Menurutnya kejadian bencana yang berulang harus menjadi alarm bagi pemerintah untuk memperkuat kesiapsiagaan, komunikasi publik, hingga evaluasi menyeluruh terhadap tata kelola lingkungan.

Kondisi geografis Indonesia yang berada di wilayah rawan bencana semestinya dihadapi dengan instrumen mitigasi yang matang dan berkelanjutan.

"Indonesia ini hidup di atas potensi kebencanaan yang luar biasa. Maka perangkat mitigasi harus dipersiapkan sejak awal." Tidak seperti perang yang masih bisa diprediksi dan dipersiapkan, bencana alam dapat datang sewaktu-waktu sehingga pemerintah wajib mengantisipasi dengan kebijakan berbasis sains dan kesiapan.

Selama enam bulan intens berdiskusi dengan BMKG, ia melihat peta kebencanaan sebenarnya sudah tersedia, namun implementasinya sering tak sejalan dengan kebutuhan lapangan. Ia menyoroti situasi di Sumatera, yang kali ini dihantam bencana besar hingga menimbulkan korban jiwa dalam jumlah signifikan.

"Jangan kemudian para pejabat publik memberikan pernyataan yang memicu amarah. Masa iya ratusan warga meninggal dianggap biasa saja? Empati itu penting.

Sejumlah pernyataan pejabat yang menurutnya tidak mencerminkan kepekaan terhadap situasi korban. Hal itu, kata dia, dapat memicu kemarahan masyarakat yang tengah berduka dan berjuang memulihkan diri.

Ia mencontohkan pengalamannya meninjau lokasi longsor di Majenang, di mana mitigasi sebenarnya sudah dilakukan sejak dua minggu sebelum kejadian. Namun skala longsor yang terjadi jauh lebih besar dari estimasi, sehingga banyak warga yang tetap menjadi korban. "Longsor itu bergerak sampai dua kilometer dengan ketebalan lumpur tujuh meter di titik paling ujung. Banyak korban di rentang 500—1.500 meter yang tidak tersentuh.:

Untuk itu Ia mendorong pemerintah berani melakukan investasi besar untuk mitigasi, termasuk kesiapan alat, teknologi monitoring, hingga penguatan kapasitas pemerintah daerah. Menurutnya, keterbatasan anggaran daerah sering membuat penanganan bencana tak optimal.

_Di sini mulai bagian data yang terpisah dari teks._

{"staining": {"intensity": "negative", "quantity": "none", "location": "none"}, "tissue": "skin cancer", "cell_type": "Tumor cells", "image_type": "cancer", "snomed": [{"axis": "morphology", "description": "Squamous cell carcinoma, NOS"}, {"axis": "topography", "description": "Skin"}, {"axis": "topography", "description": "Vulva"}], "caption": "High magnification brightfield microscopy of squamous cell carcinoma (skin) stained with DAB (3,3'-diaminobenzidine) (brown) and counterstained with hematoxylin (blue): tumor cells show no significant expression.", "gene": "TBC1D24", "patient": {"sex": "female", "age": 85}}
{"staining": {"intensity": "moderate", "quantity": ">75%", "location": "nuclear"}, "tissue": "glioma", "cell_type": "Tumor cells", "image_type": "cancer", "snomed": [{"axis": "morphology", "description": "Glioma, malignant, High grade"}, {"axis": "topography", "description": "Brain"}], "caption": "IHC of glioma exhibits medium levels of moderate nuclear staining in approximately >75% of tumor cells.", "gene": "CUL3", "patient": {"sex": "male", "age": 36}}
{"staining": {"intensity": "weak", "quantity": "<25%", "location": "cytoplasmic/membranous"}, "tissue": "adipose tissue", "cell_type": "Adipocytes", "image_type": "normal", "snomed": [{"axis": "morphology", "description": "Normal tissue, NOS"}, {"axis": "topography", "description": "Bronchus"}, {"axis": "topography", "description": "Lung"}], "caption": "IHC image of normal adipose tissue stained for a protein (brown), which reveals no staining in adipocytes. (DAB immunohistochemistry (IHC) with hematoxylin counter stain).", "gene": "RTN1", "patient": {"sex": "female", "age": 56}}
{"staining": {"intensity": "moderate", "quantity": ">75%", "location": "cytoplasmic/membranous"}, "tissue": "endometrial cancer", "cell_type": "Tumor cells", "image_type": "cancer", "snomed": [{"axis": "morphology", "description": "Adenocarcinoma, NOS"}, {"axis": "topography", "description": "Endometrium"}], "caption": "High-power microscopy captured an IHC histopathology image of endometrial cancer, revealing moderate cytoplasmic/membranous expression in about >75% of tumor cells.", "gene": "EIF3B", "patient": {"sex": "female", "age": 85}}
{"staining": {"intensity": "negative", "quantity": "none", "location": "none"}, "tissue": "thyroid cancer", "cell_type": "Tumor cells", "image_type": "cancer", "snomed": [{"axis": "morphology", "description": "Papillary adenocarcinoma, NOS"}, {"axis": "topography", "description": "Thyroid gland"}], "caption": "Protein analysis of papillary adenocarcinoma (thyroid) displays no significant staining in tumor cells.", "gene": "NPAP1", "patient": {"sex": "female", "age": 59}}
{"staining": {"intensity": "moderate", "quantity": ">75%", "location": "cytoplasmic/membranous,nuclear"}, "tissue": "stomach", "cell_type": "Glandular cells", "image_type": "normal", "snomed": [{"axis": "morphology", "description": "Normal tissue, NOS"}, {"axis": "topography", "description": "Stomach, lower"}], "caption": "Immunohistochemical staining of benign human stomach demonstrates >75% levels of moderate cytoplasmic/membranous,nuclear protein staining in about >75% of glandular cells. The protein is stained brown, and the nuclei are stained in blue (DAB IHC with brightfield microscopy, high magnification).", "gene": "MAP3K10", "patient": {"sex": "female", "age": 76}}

"Makanya beberapa kepala daerah berteriak agar ini ditetapkan sebagai bencana nasional. Supaya resolusi nasional bisa dibawa, rehabilitasi bisa cepat dilakukan.

Selain faktor teknis, pejabat publik juga harus menghadirkan komunikasi yang menenangkan masyarakat, terutama relawan dan korban yang sedang berjuang.

"Yang dibutuhkan itu kesejukan, bukan pernyataan yang mendiskon apa yang terjadi di lapangan. Jangan sampai mereka merasa tidak dianggap."

Dengan menyerukan refleksi nasional atas rangkaian bencana yang kerap terjadi menjelang akhir tahun. Serta berharap pemerintah pusat dapat memberikan perhatian lebih, apa pun status bencana yang ditetapkan, agar percepatan pemulihan di daerah terdampak bisa segera dilakukan, tutur Yanuar Arif Wibowo. (ZAR)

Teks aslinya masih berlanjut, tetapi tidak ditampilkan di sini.